Le mouvement est lancé: après des entreprises et des investisseurs institutionnels, les Etats commencent à émettre des obligations vertes (ou green bonds) pour financer la transition vers une économie bas carbone, un phénomène prometteur pour la finance climat.
La surprise est venue de Pologne: cette semaine, ce pays, souvent décrié pour son soutien inconditionnel au très polluant charbon, est devenu le premier Etat au monde à émettre des obligations souveraines vertes.
"L'intérêt pour notre émission a été très fort et cela nous a permis de l'augmenter à 750 millions d'euros par rapport aux 500 millions d'euros prévus initialement", s'est félicité le ministère des Finances polonais, cité par l'agence PAP.
"C'est assez surprenant, car la Pologne n'est pas vue comme le pays le plus ambitieux sur la question du climat", a réagi auprès de l'AFP Igor Shishlov, chef de projet Finance et climat à l'institut I4CE, basé en France.

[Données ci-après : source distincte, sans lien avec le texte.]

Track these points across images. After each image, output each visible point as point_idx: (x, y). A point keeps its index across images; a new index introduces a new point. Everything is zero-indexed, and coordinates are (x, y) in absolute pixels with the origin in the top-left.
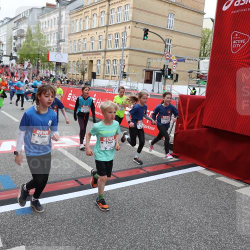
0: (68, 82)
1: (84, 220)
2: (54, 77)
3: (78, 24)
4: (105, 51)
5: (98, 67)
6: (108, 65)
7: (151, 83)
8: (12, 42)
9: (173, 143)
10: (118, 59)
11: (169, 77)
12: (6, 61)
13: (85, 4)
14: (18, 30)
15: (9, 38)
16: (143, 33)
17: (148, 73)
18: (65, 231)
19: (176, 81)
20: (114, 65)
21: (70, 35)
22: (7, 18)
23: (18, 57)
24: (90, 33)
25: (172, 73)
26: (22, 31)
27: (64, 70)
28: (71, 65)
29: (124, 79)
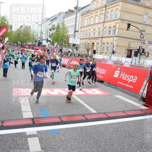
0: (79, 55)
1: (88, 141)
2: (71, 53)
3: (86, 21)
4: (102, 38)
5: (97, 47)
6: (103, 46)
7: (131, 58)
8: (48, 32)
9: (145, 97)
10: (110, 42)
11: (143, 54)
12: (44, 43)
13: (91, 9)
14: (52, 25)
15: (47, 30)
16: (127, 26)
17: (129, 51)
18: (76, 146)
19: (148, 56)
20: (107, 46)
21: (81, 27)
22: (46, 19)
23: (51, 40)
24: (94, 26)
25: (145, 51)
26: (54, 25)
27: (77, 48)
28: (81, 46)
29: (113, 55)
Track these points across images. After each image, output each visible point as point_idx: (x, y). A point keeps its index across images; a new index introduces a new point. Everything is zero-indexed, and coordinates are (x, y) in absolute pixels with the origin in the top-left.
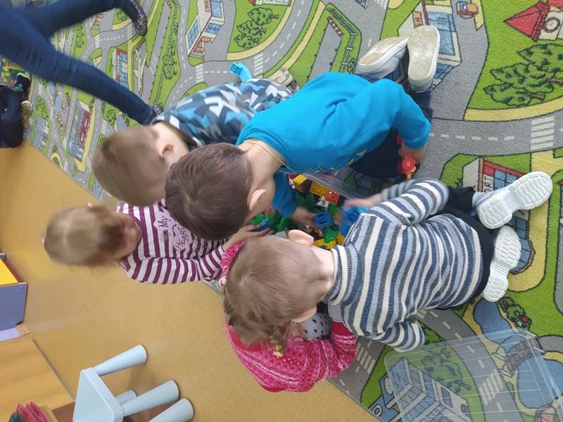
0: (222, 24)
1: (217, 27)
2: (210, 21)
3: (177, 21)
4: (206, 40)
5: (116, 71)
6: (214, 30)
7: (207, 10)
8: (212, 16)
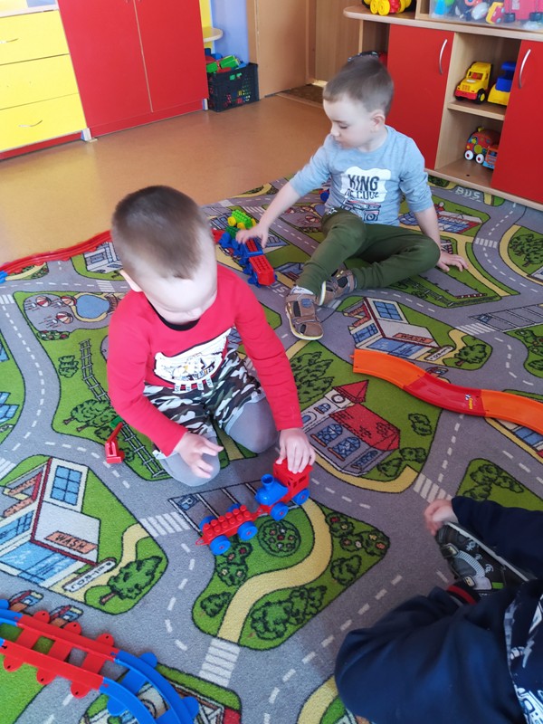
0: (357, 346)
1: (361, 339)
2: (379, 333)
3: (429, 298)
4: (361, 322)
5: (449, 217)
6: (362, 335)
7: (400, 336)
8: (384, 337)
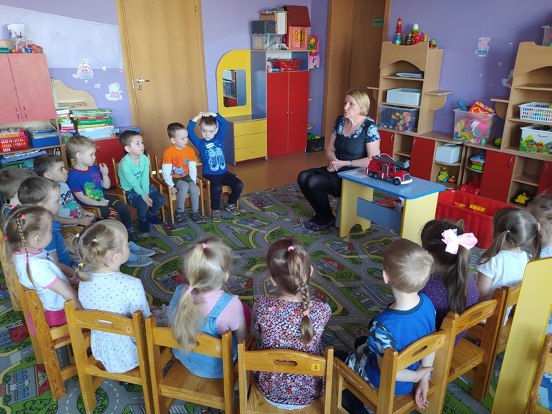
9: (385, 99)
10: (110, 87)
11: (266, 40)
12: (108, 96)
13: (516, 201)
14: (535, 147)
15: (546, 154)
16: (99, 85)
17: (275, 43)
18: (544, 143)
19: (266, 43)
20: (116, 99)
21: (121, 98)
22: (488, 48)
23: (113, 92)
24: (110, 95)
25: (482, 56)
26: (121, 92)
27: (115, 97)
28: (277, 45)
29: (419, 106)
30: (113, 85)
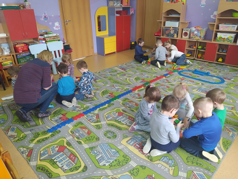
9: (164, 25)
10: (55, 24)
11: (115, 2)
12: (54, 28)
13: (219, 61)
14: (222, 40)
15: (226, 42)
16: (51, 23)
17: (118, 4)
18: (226, 38)
19: (115, 3)
20: (58, 29)
21: (59, 28)
22: (205, 3)
23: (56, 26)
24: (55, 27)
25: (203, 7)
26: (59, 26)
27: (57, 28)
28: (119, 4)
29: (179, 27)
30: (56, 23)
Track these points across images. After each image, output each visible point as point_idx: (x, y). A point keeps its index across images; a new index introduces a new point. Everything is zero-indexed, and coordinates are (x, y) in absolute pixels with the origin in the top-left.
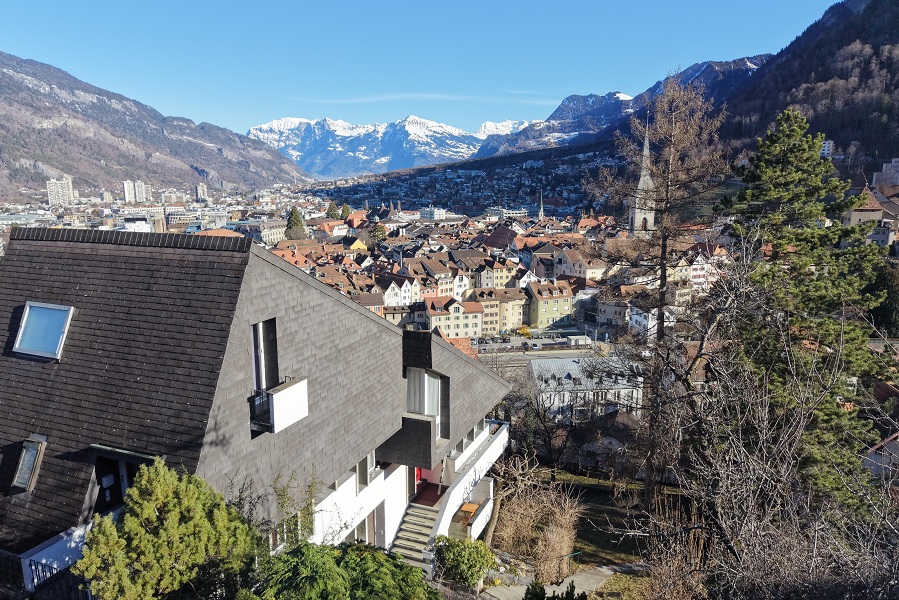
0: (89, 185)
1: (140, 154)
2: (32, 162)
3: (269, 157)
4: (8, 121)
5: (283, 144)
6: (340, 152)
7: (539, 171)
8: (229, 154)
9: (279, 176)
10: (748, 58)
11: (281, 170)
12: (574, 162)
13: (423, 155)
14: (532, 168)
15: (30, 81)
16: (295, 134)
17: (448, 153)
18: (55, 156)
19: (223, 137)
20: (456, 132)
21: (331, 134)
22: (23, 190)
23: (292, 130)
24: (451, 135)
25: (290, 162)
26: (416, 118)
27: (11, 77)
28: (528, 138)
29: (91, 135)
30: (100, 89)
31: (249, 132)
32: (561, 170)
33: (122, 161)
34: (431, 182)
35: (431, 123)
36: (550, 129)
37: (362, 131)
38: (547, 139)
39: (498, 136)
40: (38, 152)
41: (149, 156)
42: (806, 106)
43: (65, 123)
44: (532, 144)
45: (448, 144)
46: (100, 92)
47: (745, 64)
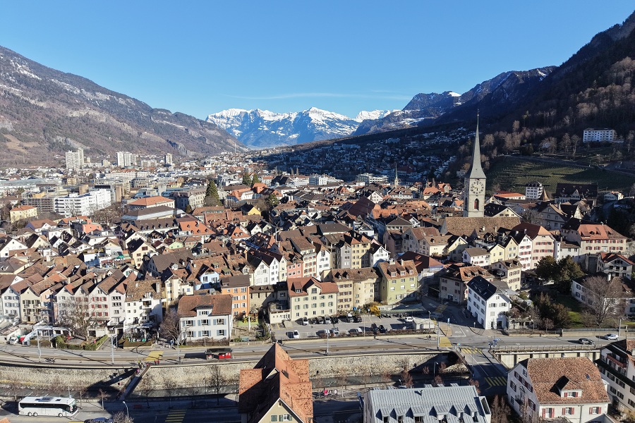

Les obligations vertes sont des titres de dettes dont le montant doit financer des investissements en faveur de la transition énergétique et écologique.
Jusqu'ici, le marché était occupé par des investisseurs institutionnels internationaux, de grandes banques d'Etat chinoises, des collectivités, ainsi que des entreprises.
Avec son opération, la Pologne a grillé de peu la politesse de la France, qui avait affiché sa volonté d'être le premier pays à lancer une telle émission.
- la France bientôt -
"C'est plutôt bon signe, c'est une façon pour la Pologne de reconnaître qu'il ne faut pas rester complètement à côté" de la lutte contre le réchauffement climatique, indique à l'AFP Caroline Delerable, directrice associée au cabinet de conseil EY.
Après, "il faudra regarder attentivement la qualité des projets dit verts et cela reste une émission modeste à l'échelle d'un Etat", nuance-t-elle.
L'émission française, prévue l'an prochain sera d'une toute autre ampleur. Le projet est de lever 3 milliards d'euros par an sur trois ans, soit au total 9 milliards d'euros.
D'autres pays travaillent à des projets similaires, comme la Suède, le Nigéria, le Kenya ou le Maroc.
Au-delà du signal politique, l'entrée des Etats sur ce segment "va vraiment aider à accroître ce marché", estime Igor Shishlov.
Apparus au milieu des années 2000, les "green bonds" se sont fortement développés ces dernières années, et devraient dépasser les 75 milliards de dollars levés cette année, selon les prévisions de l'agence Moody's, même si cela représente toujours moins de 1% des émissions obligataires mondiales.
Selon des données de l'organisation financière BIS, sur un total de 90 mille milliards de titres de dette en circulation, 50% sont émis par les gouvernements.
"Si seulement un petit pourcentage (...) allaient vers le marché des green bonds, l'impact serait gigantesque", avance Stephanie Sfakianos, responsable des marchés de capitaux durables chez BNP Paribas (PA:BNPP) CIB, dans une note publiée cette semaine.
- éviter le "greenwashing" -
D'autant que ces obligations attirent les investisseurs. Toutes les opérations ont donné lieu à des "sursouscriptions systématiques", explique Mme Delerable, preuve qu'"il y a un appétit des investisseurs et un besoin de financement de la transition énergétique".
Les bourses de Luxembourg et de Londres ont même créé des compartiments dédiés au green bonds et les agences S&P Global Ratings et Moody's ont établi des notations sur ces obligations.
Tout l'enjeu est désormais, comme pour les obligations vertes classiques, d'assurer "la traçabilité et la qualité du contenu de ce qui est financé", prévient Pascal Canfin, directeur général du WWF France.
"Il faudra être de plus en plus exigeant vis-à-vis des émetteurs", insiste Caroline Delerable.
Des ébauches de standards ont commencé à émerger, comme les "Green bond Principles", même s'"il n'y a pas de définition unique" a ce jour, explique Igor Shishlov.
Surtout pour lui, l'émission d'obligations vertes doit accompagner des politiques climatiques ambitieuses des Etats. "Sans accroître l'ambition des politiques climatiques, les obligations vertes souveraines ne sont que du +greenwashing+", prévient-il, avant d'ajouter: elles "labellisent des financements qui potentiellement auraient été faits de toute façon".